These best practices can help overcome issues with folders that fail to encrypt, become corrupted, or take long periods of time to finish re-encrypting.
- Reencryption when files are unencrypted
File Share Encryption will always encrypt the files when copied to the folder where protected files reside as long as file creation to these shares is done on a machine that has File Share Encryption installed. If there are others who copy/create files in these protected folders and do not have File Share Encryption stored, then you will need to reencrypt these manually. You can go through a regular reencryption routine.
Alternatively, a Feature Request to have these folders automatically encrypted has been logged. If you would like this automatic Reencryption functionality, please log a support ticket and we can add you to the list:
- Exclusions/Safe List
Add all the Symantec Encryption program binaries as discussed in the following article:
200696 - Symantec Encryption Services - Add Symantec Encryption programs to safe list or exclusions in security software
- Group Keys
Use a File Share Encryption Group Key, which makes managing File Share folders much faster, as it will no longer have to modify all of the metadata for the encrypted files when adding or removing users to a group.
In a Symantec Encryption Management Server managed environment, the use of Group Keys allow you to protect shared files and folders to easily add or remove group members without affecting the File Encryption metadata associated with the protected files and folders.
- Filesystem Integrity
Before encrypting, make sure the file system is scanned and defragmented on the system hosting the encrypted folder.
- Where to run File Share Encryption operations?
Run the File Share encryption process from a computer other than the one used to store the encrypted folder.
- Avoid third-party application interference
Try to limit the programs running on the computer doing the encryption or the one hosting the files during the encryption process (e.g., backups, virus scans).
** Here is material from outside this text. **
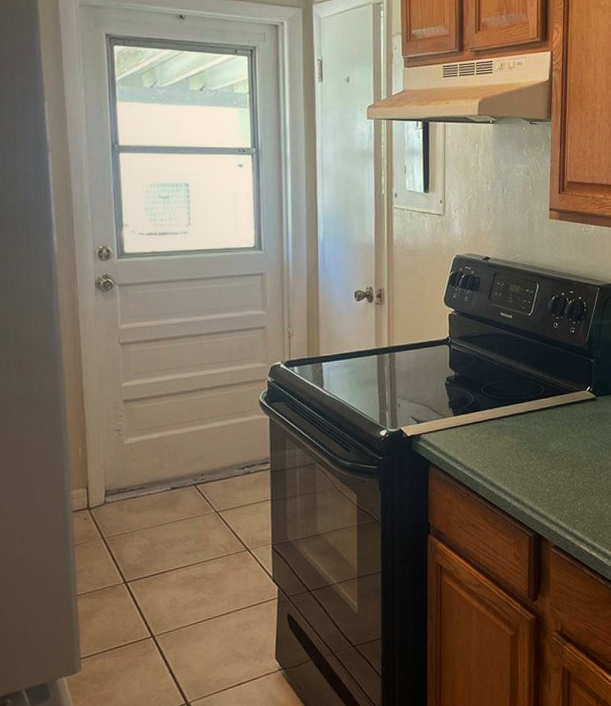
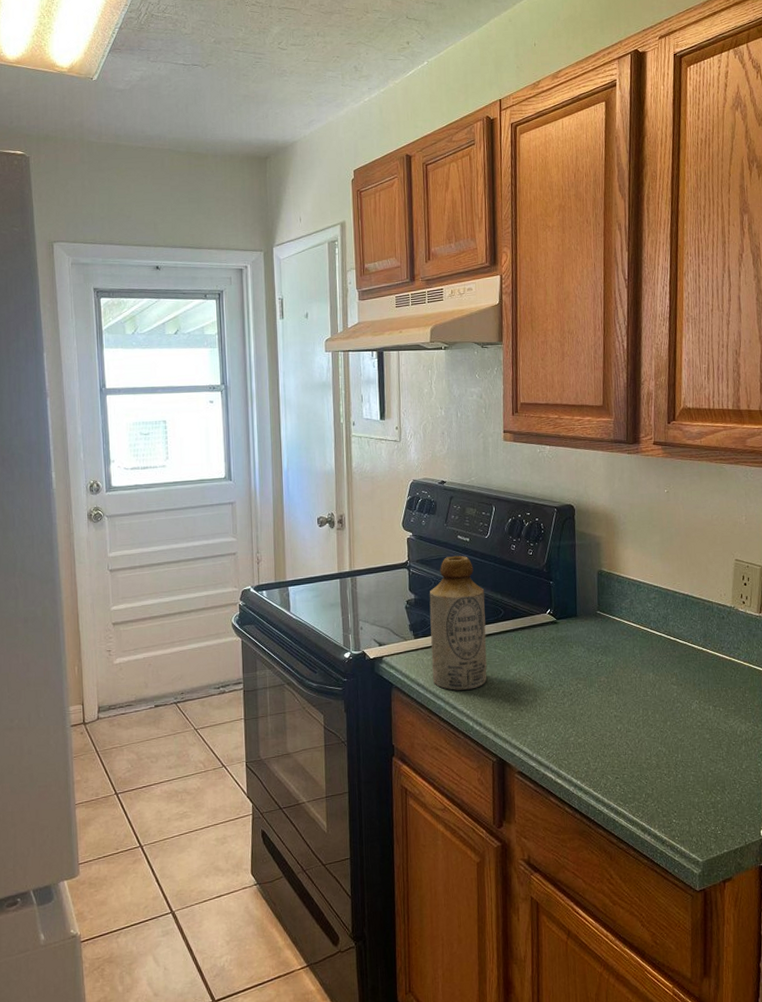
bottle: none [470,332,527,467] -> present [429,555,487,690]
- Sufficient System Requirements
Ensure adequate resources on the server/computer hosting the Symantec File Share. As it may be an intensive process for a computer's CPU, Memory, and hard disk.
- NTFS File Permissions
Make sure that the folder permissions are set correctly to allow editing by group members and also to inherit permissions from the parent folder.
- Allow Files to be Modified for Encryption
Make sure that the files to be encrypted are not in use (it may be best to wait until after normal business hours before encrypting).
- Folder Structures for Reencryption and User Access Lists with PGP Keys
If you have a Root folder directory that has been encrypted to a specific list of keys, all the subfolders will be encrypted using the same keys. If you have a need to have subfolders encrypted to a different set of keys, such as different Group Keys, it is recommended to move these subfolders out of the root and be designated as their own root directories. This is so that if there are any reencryption routines that run, access does not get blocked as a reencryption event can update the subfolders ACLs to match that of the root. For this reason, it's best to organize the root directories in advance so that the proper keys can be used so reencryption routines will not cause loss of access.
- Excel Shared Workbooks (Contact Support if you would like this feature)
Using some of the shared features of Microsoft Office products may not work, so avoid using these features if you can. For example, Shared Workgbooks for Excel Spreadsheets is not tested or supported:
150173 - File Share Encryption does not support the Excel Shared Workbook feature
- Legacy Filter Driver VS Minifilter
File Share Encryption offers a very unique way to automatically, and seamlessly encrypt files and make them easily accessible by authorized users. When an authorized user has the key needed to authenticate, the file is automatically opened and does not behave any differently, making it very easy for end users to be able to work on documents very easily and without the inconvenience of having to reencrypt each time the file is modified. In order to do this, File Share Encryption uses a "Legacy Filter Driver" to encrypt/authenticate data in real time and anything that is encrypted/authenticated goes through this filter driver to allow this seamless access. Contrary to some reports, using Legacy Filter Drivers are still supported by Microsoft, although the recommendation is to move to using a "minifilter" driver due to better system stability (not related to security). Symantec Enterprise Division conducts regular security reviews on all aspects of the software and the Legacy Filter Driver used to encrypt data continues to be secure. All encryption algorithms being used by File Share Encryption are also the highest available. Although Symantec Enterprise Division has plans to move to a minifilter driver in a future release, using the filter driver in its current design is both secure and sanctioned to encrypt data.
The Group key functionality began with version 3.2.0 of PGP Universal Server and continue on with all versions of Symantec Encryption Management Server.